Sin seguir perdiendo el tiempo, comenzamos a despertar al resto del clan. A mí me tocó Matteo, quien se caracterizaba por su sueño profundo, por lo que conseguir despertarlo de la cama constituyó todo un desafío. Zamarreos, gritos y estruendos no fueron suficientes para perturbarlo. Volteóse de lado y continuó durmiendo. Como última alternativa, arranqué sus colchas de lugar, haciendo que el frío penetrara en sus entrañas. Por fortuna para mí, su ropa interior me impedía conocerlo más de lo que me habría gustado. Sólo así, y tras refunfuños, se puso de pie y comenzó a vestirse.

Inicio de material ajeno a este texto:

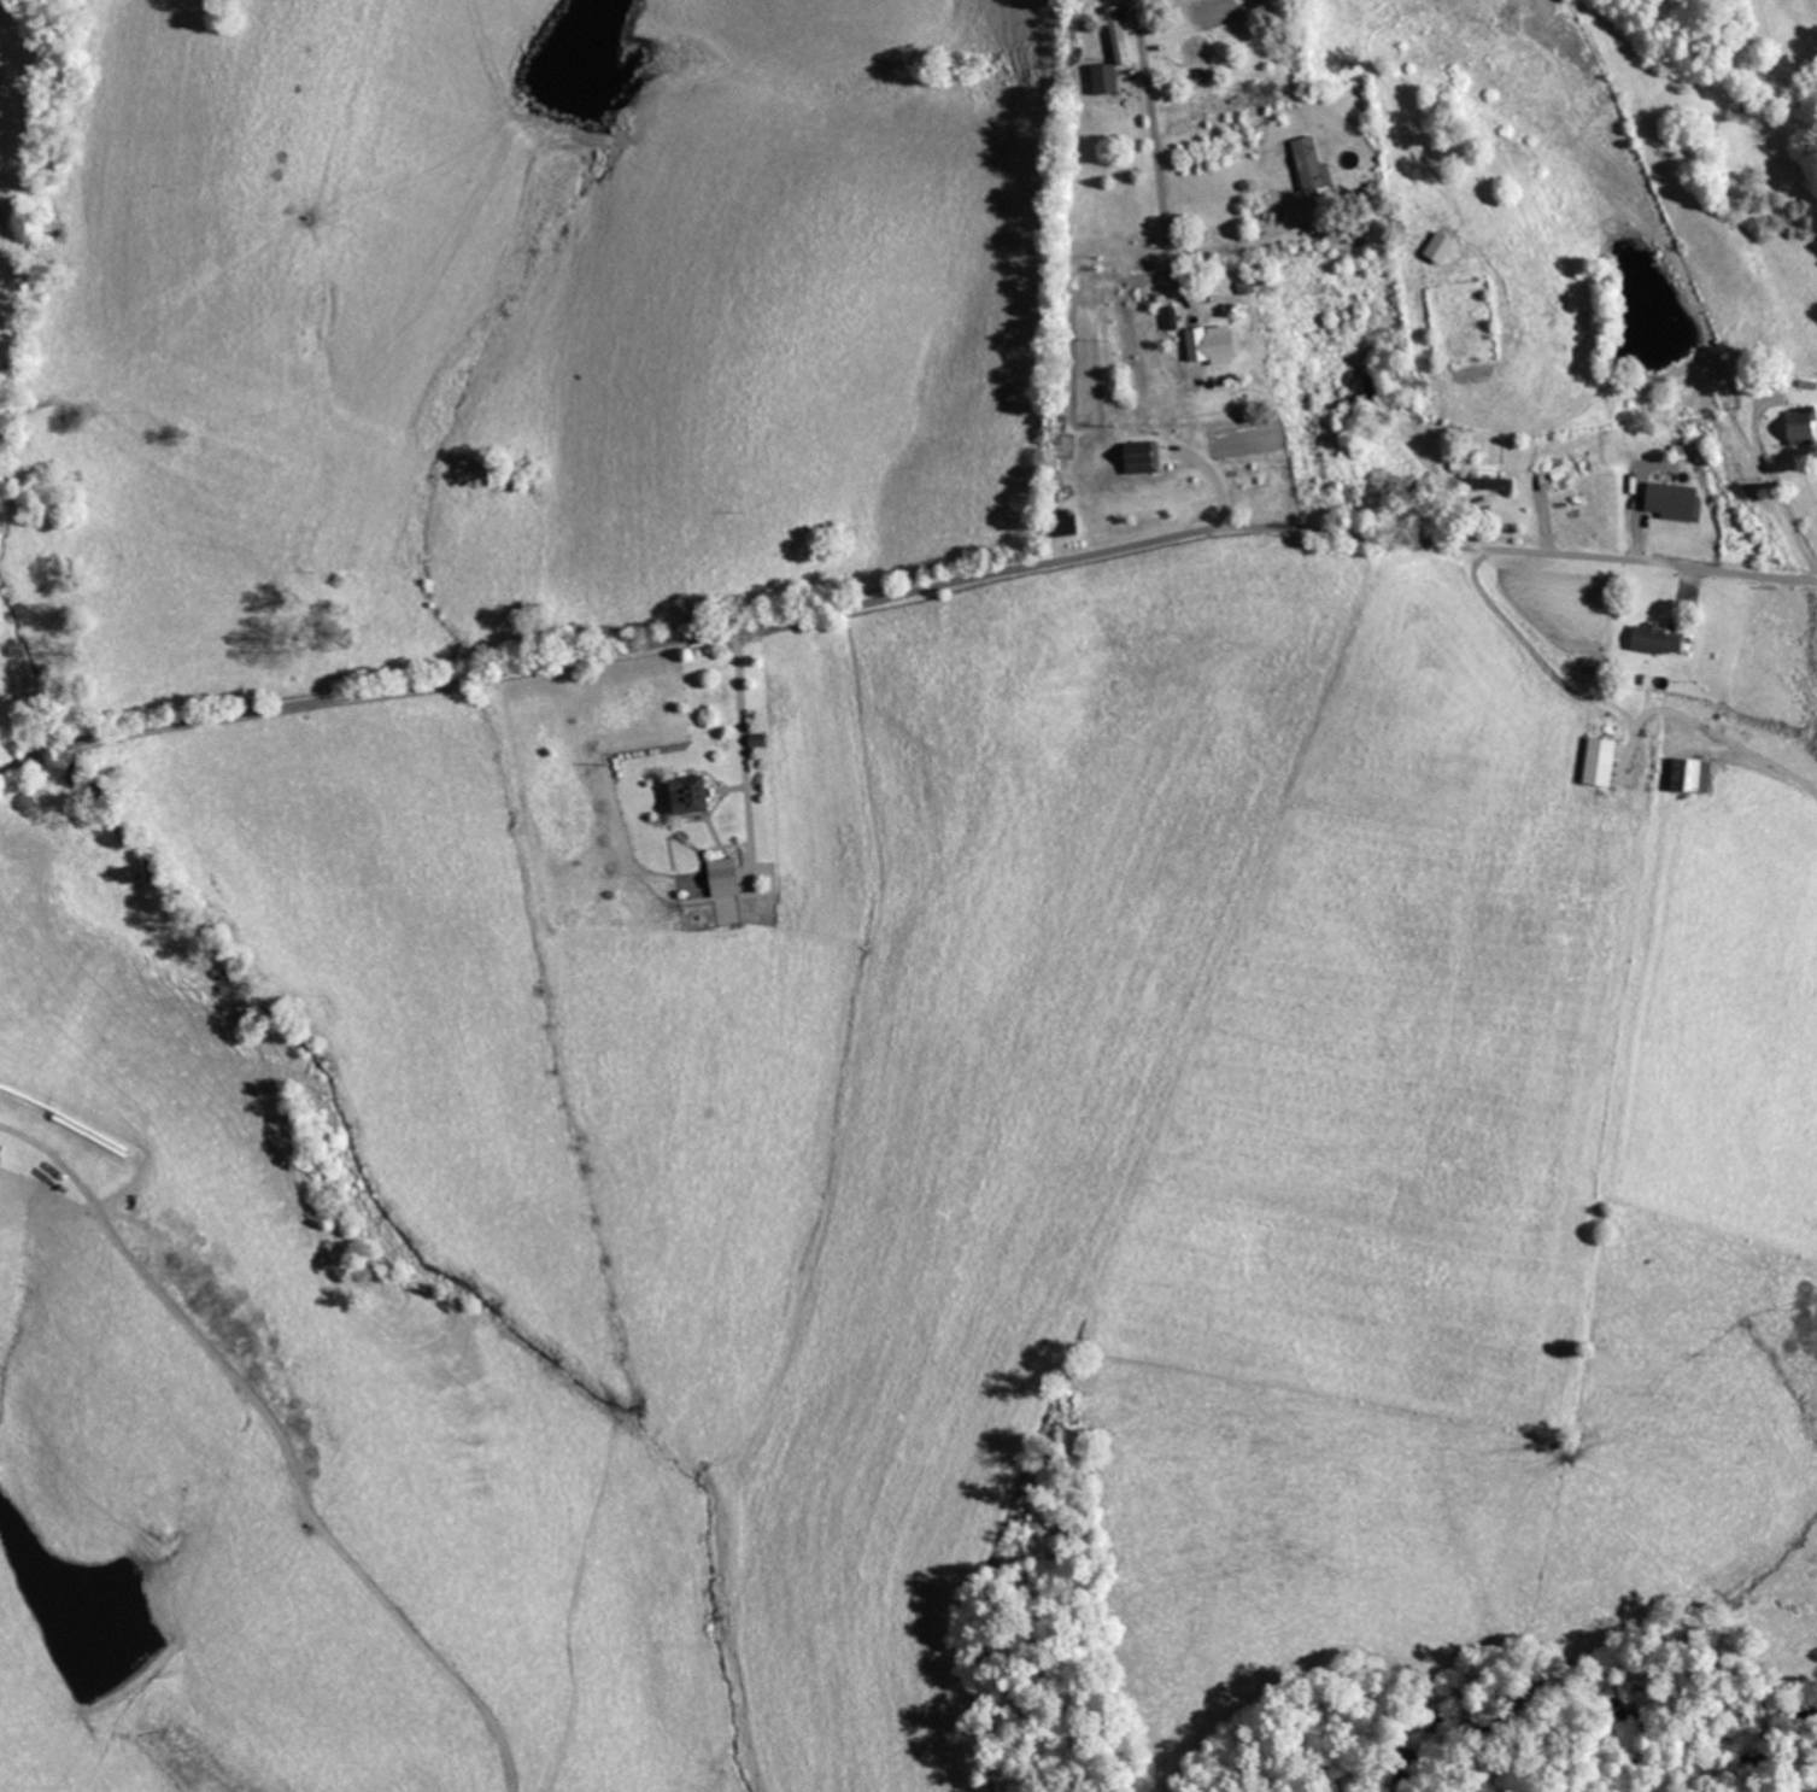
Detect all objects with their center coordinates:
building: (1116, 34)
building: (1102, 79)
road: (1153, 114)
building: (1306, 163)
building: (1436, 248)
building: (1206, 345)
building: (1797, 424)
building: (1137, 457)
building: (1670, 502)
building: (1063, 526)
road: (904, 595)
building: (1652, 640)
building: (763, 739)
building: (1595, 762)
building: (1691, 777)
building: (697, 794)
building: (730, 877)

Al llegar juntos a la cocina nos encontramos con que los demás ya habían comenzado con las tareas de maquillaje y (imaginen cuánto habremos tardado) en algunos casos ya se encontraban acabados. Tras un corto tiempo, todos mis amigos acabaron con el rostro plateado y bordó, símbolo de compromiso con la causa más justa, noble y perfecta por la que jamás habrían de pelear. El momento de pelear por nuestros derechos era ahora. Ya no íbamos a escondernos detrás de perfiles o cámaras de televisión; era momento de dar todo de nosotros para conseguir ser reconocidos. Era eso o una catarata de sangre corriendo por las calles y manchando todo lo que toca. A la decisión la dejaríamos en manos del presidente Garret y su séquito. Por supuesto, él también sería el responsable por la inejecución de sus obligaciones como funcionario público. El mundo esperaba tranquilo y no sospechaba que la calma antecedería al huracán. Y este huracán arrasaría con todo lo que ellos amaban. Con eso y mucho más.